E quanto aos Filósofos,
pouco se tem a acrescentar ao que já foi dito, somando-se apenas a inveja despertada
como é comum nos casos das inteligências superiores.
De qualquer forma,
essas reações são inevitáveis, pois toda genialidade tira os medíocres da sua
zona de conforto e em vista desse abalo, só lhes resta protestar. O fato é que
Kant, em sua grandeza, contrapôs-se ao Materialismo, mas sem cair em um
Idealismo ingênuo ou radical. Ao contrário, elevou a doutrina ao patamar das
essências, à Metafísica e com isso escreveu o seu nome de forma perene entre os
grandes sábios da humanidade.
GLOSSARIO
DE TERMOS FILOSÓFICOS
- A priori
– o que já existe antes de qualquer experiência. Inato, herdado
geneticamente.
- Categorias do Pensamento – Para Kant, as Categorias são
conceitos puros (ou definições isentas das imperfeições
empíricas) do Entendimento e referem-se a priori
aos objetos da Intuição em Geral como funções lógicas. Não são os gêneros
das coisas, conceitos gerais, formas lógicas e nem, tampouco, são ficções.

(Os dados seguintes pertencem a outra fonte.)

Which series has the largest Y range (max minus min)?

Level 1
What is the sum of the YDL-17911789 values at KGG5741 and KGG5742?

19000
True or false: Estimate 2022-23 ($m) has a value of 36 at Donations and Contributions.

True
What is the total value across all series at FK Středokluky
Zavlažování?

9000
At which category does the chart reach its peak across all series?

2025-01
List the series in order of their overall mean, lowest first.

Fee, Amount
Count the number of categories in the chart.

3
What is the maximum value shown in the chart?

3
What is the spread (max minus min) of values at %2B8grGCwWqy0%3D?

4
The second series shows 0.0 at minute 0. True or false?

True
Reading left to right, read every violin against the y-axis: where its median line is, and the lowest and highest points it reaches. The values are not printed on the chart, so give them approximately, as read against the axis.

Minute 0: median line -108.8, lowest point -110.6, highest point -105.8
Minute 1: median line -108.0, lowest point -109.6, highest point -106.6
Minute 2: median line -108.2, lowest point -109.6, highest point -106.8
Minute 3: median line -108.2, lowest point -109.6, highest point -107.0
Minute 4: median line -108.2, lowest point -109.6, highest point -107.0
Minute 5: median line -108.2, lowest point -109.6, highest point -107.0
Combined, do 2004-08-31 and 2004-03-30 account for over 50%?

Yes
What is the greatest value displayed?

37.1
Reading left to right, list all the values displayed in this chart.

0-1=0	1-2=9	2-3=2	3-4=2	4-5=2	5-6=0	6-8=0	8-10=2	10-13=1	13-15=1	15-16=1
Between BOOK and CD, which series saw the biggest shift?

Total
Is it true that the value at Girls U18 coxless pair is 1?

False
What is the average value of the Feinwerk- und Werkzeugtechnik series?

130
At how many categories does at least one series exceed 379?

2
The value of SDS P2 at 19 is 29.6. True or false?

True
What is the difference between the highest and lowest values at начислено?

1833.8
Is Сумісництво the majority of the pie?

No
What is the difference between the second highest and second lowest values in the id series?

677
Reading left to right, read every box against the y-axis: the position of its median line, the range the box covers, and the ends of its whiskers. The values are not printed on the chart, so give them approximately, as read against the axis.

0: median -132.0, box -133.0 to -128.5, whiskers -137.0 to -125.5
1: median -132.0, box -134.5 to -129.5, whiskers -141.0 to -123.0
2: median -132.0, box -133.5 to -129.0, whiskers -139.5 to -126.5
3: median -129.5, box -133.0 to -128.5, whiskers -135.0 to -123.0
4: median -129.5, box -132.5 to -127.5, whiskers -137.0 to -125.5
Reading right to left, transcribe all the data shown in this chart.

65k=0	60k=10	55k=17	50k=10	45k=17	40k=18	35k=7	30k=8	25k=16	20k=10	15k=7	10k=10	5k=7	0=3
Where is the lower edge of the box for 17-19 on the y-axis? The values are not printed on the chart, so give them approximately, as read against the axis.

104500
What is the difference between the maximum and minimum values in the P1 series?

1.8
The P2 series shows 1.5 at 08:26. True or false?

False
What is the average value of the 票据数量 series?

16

Não descrevem a realidade, embora tornem possível compreendê-la. Kant fundamenta sua tábua de categorias
na tabela das formas de Juízo, com a seguinte abrangência: Quantidade:
unidade, pluralidade, totalidade (ie. a coisa em questão
apresenta-se unificada ou é um ente entre vários semelhantes etc.);
Qualidade: realidade, negação, limitação; Relação: substância
e acidente, causalidade e dependência, comunidade ou reciprocidade entre
agente e paciente; Modalidade: possibilidade, impossibilidade,
existência, não existência, necessidade, contingência. Além destas,
existem as chamadas “Categorias Predicáveis do Entendimento Puro” opostas
aos predicamentos.
- Causalidade ou Lei de Causa e
Efeito – essa Lei prevê que certa ação
ocasionará necessariamente um mesmo resultado.
- Contingência –
aquilo que ao contrário do “necessário” pode ser de outra maneira, pode existir
ou não etc.
- Empiricamente o
conhecimento obtido através do que foi captado pelos Sentidos (tato,
visão, audição, paladar e olfato) e raciocinado logicamente.
- Experiência ou Experiência
Sensorial ou Empírica – aquilo que é captado pelos Sentidos
(tato, visão, audição, paladar e olfato). Os relacionamentos do indivíduo
com o mundo exterior.
- Fenômeno –
aquilo que as operações mentais e/ou os Sentidos (tato, visão, audição,
paladar e olfato) conseguem captar de algo ou alguém. Aquilo que é
aparente, percebido pela Mente ou Consciência.
- Necessária
– a condição de qualquer coisa, acontecimento etc. ser daquela maneira,
não podendo ser de outro modo.
- Percepções*
- além do sentido que normalmente lhe é dado, perceber algo ou alguém, o
termo adquire em Filosofia significados mais amplos. Neste Ensaio usamos a
definição que lhe deu Kant para quem é a Percepção que dá forma às
Sensações através do uso das intuições que nos são inatas sobre o Tempo e
o Espaço. Assim, temos a Percepção como “Entendimento”, “Compreensão”.